1. Let your characters think. Too many inexperienced authors approach inner narrative tentatively (or not at all) because they fear readers will be bored and will want to return to the action as quickly as possible. But nothing could be farther from the truth. Interesting internal narrative, when appropriately balanced with action and dialogue, is the life’s blood of any story. Readers don’t just want to see what’s happening to your character; they want to know what he thinks about what is happening to him.
2. Show personality through word choice. Your character’s narrative voice is his literary fingerprint. How much different does Stephanie Plum’s voice sound from Mattie Ross’s? Authors should be so in tune with the nuances of their character’s personality that the character’s voice on the page offers an inherently unique ring. Novelist Jewell Parker Rhodes (in an interview with Jessica McCann, The Writer, March 2011) made the point that she “can’t write the story until I get the voice of the main character in my head.”
3. Show personality through how the character views the world. Telling readers about your setting is one thing; bringing it to life by using it as a unique tool to further characterize your narrator by allowing him to show the reader the setting as he sees it makes all the difference. In my short story “Light in the Shadows,” the 19th-century London setting takes on a sinister edge thanks to the narrator’s frenzied mindset:
Up ahead, the flame of a streetlight hung in the midst of the London fog like some kind of giant spirit. She hated the lights at night; they were too much like eyes watching her. Always watching. She broke out of the crooked skipping pace in which she had been running and shot a glance around the street for something to throw at the light. 4. Illustrate character arc. Instead of just showing your character’s eventual transformation over the course of the story, give your readers a backstage pass, so that they can experience character arc from the inside out. Internal narrative is a key tool in helping readers understand motive and growth. Can you imagine Fyodor Dostoyevsky’s classic Crime and Punishment without the protagonist’s hysterical justifications for his crime of murder?

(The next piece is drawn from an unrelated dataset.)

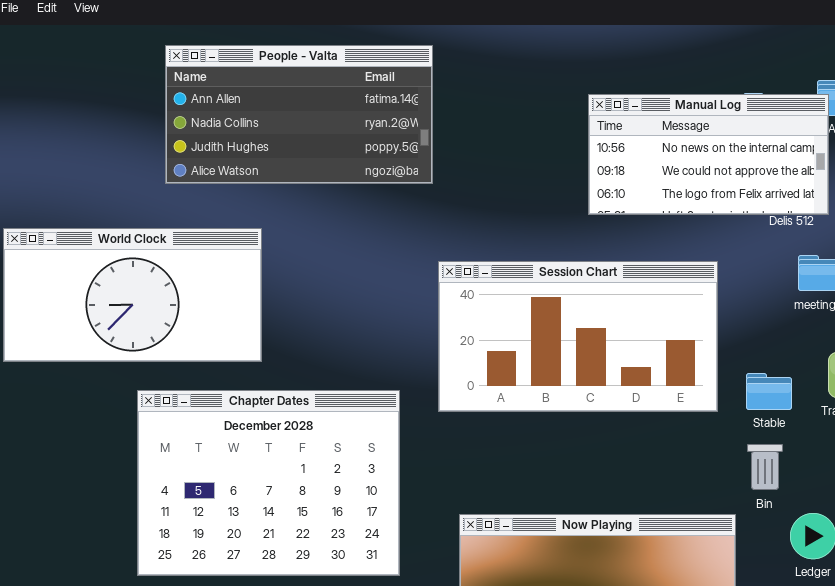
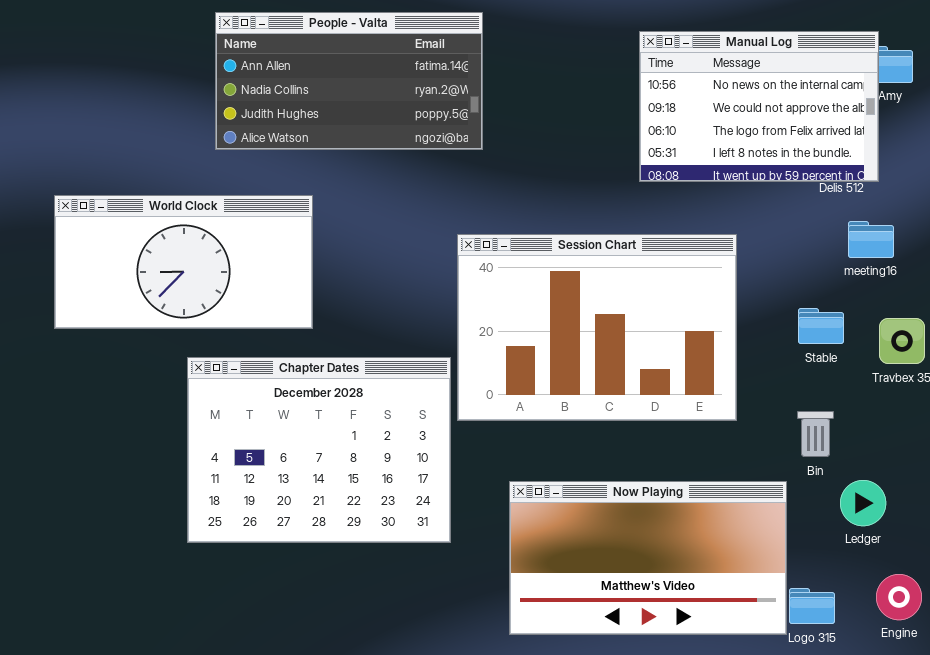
Manual Log: [588,94,829,215] -> [639,31,879,182], resized
Session Chart: [438,261,718,412] -> [457,234,737,421], moved, resized
Stable: [746,373,792,410] -> [798,308,844,344], moved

5. Choose the best way to punctuate thoughts. Authors italicize direct thoughts, put them in quotes, preface them with an em dash, or sometimes just change the tense. However, doing so pulls your reader out of the narrative. Technically, in a deep POV, the entire story is the character’s thoughts. As a result, the most seamless way to share a character’s direct thoughts is to simply incorporate them into the narrative itself. Instead of writing, “Jack shot the bad guy, then stopped and thought, I can’t believe I just did that,” write, “Jack shot the bad guy, then stopped. Had he really just done that?”
Mastering your character’s thoughts—both by making certain he has thoughts worthy of sharing and by discovering the most powerful way to convey those thoughts—makes all the difference in the tone, scope, and immersive quality of your story. If readers are willing to give more than a penny for your characters’ thoughts, you know you’ve created a story that rings true from beginning to end.